__Bronfragment__.
———

# Seksualiteit > Vrouwen >  Pijn in borsten

## carmen

heb vaak last van me borsten,zwellen ze helemaal op net of ze in de groei zijn zeg maar..maar is niet zo..{naar een tijdje 2weekjes ofzow zijn ze weer de oude} savonds in bed hou ik het liefst m'n bh aan zon pijn doet het soms.iemand hier mee bekend?

----------


## pilvraagjes

Hoe oud ben je??

----------


## brenda22

heb ik ook last van en dan hou ik gewoon me bh aan anders is het niet teharde

----------


## meiss

Ja, hoe oud ben je carmen?
Soms heb je wel is erg gevoelige borsten voordat je ongesteld moet worden, of tijdens.
Maar je kan er ook last van hebben als je zwanger bent..

———

__Gegevensoverzicht__.
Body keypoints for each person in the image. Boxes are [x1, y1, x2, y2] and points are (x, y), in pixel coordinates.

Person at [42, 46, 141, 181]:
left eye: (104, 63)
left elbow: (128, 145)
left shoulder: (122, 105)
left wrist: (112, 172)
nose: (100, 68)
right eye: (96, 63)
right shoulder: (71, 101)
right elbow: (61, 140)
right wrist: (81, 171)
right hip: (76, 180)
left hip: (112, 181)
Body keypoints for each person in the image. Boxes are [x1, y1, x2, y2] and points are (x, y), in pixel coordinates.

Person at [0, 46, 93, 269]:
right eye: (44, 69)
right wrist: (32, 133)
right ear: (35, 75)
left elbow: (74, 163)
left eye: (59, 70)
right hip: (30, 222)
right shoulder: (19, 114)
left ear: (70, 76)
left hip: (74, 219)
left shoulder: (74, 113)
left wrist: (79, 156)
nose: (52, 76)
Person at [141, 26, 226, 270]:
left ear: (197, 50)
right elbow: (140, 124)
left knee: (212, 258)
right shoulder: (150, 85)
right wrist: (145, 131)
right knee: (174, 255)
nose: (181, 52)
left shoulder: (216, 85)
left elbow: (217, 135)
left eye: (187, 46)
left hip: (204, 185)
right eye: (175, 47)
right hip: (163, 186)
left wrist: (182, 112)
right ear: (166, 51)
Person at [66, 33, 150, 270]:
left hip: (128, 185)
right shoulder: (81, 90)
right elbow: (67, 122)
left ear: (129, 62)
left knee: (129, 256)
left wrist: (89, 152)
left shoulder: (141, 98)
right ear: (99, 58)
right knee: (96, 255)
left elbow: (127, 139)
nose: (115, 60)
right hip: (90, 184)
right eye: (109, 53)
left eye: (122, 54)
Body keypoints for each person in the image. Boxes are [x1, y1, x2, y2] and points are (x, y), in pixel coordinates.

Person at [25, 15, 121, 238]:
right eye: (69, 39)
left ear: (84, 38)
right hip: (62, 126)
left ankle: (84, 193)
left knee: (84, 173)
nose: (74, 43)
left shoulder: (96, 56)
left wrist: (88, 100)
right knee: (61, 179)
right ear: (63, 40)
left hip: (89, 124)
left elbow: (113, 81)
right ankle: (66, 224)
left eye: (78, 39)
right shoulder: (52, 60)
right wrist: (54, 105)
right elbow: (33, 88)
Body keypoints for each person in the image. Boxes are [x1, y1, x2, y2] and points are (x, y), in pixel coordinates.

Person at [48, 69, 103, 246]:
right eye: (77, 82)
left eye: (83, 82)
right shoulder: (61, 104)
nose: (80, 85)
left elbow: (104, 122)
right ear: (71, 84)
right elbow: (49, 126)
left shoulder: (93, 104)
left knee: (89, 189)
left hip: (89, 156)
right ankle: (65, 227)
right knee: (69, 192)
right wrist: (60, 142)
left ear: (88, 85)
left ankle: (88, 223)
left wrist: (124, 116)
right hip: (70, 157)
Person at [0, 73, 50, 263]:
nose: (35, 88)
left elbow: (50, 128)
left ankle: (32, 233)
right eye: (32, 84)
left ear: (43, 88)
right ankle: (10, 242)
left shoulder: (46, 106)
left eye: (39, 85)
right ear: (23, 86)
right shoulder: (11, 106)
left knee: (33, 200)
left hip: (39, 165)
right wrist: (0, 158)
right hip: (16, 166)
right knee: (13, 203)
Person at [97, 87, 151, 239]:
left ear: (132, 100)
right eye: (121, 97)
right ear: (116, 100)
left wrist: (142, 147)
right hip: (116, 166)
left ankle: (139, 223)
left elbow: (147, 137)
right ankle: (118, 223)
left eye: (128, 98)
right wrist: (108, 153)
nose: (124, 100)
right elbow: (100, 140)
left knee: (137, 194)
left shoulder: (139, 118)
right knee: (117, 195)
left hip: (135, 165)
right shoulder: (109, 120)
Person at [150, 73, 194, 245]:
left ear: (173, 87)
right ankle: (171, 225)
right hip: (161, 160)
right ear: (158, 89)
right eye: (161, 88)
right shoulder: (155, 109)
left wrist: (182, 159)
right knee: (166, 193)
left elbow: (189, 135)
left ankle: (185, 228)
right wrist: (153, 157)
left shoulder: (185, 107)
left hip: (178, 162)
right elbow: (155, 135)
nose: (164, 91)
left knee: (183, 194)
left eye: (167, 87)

———

__Opdracht A__.
Na hoeveel tijd zijn de borsten van carmen volgens het forumgesprek over pijn in de borsten weer de oude?
__Opdracht B__.
Zet het forumgesprek over pijn in de borsten alsjeblieft voort na de laatste reactie.
De items zijn afkomstig uit een andere bron.

__Antwoord A__.
Na een tijdje, ongeveer twee weken.

__Antwoord B__.
ik weet niet of je de laatste tijd onveilig heb gevreeen? 
x

----------


## meiss

Ik wilje nu niet afschrikken, of je bang maken .. maar het is wel van belang dat je wel de oorzaak ervan kan bedenken.. 
het kan er ook gewoon aan ligen dat je ongesteld moet worden.. maar dat weet ji het beste.. dus als je dat misschien weet. en het neerzet.. dan kunnew ij misschien helpen.. ?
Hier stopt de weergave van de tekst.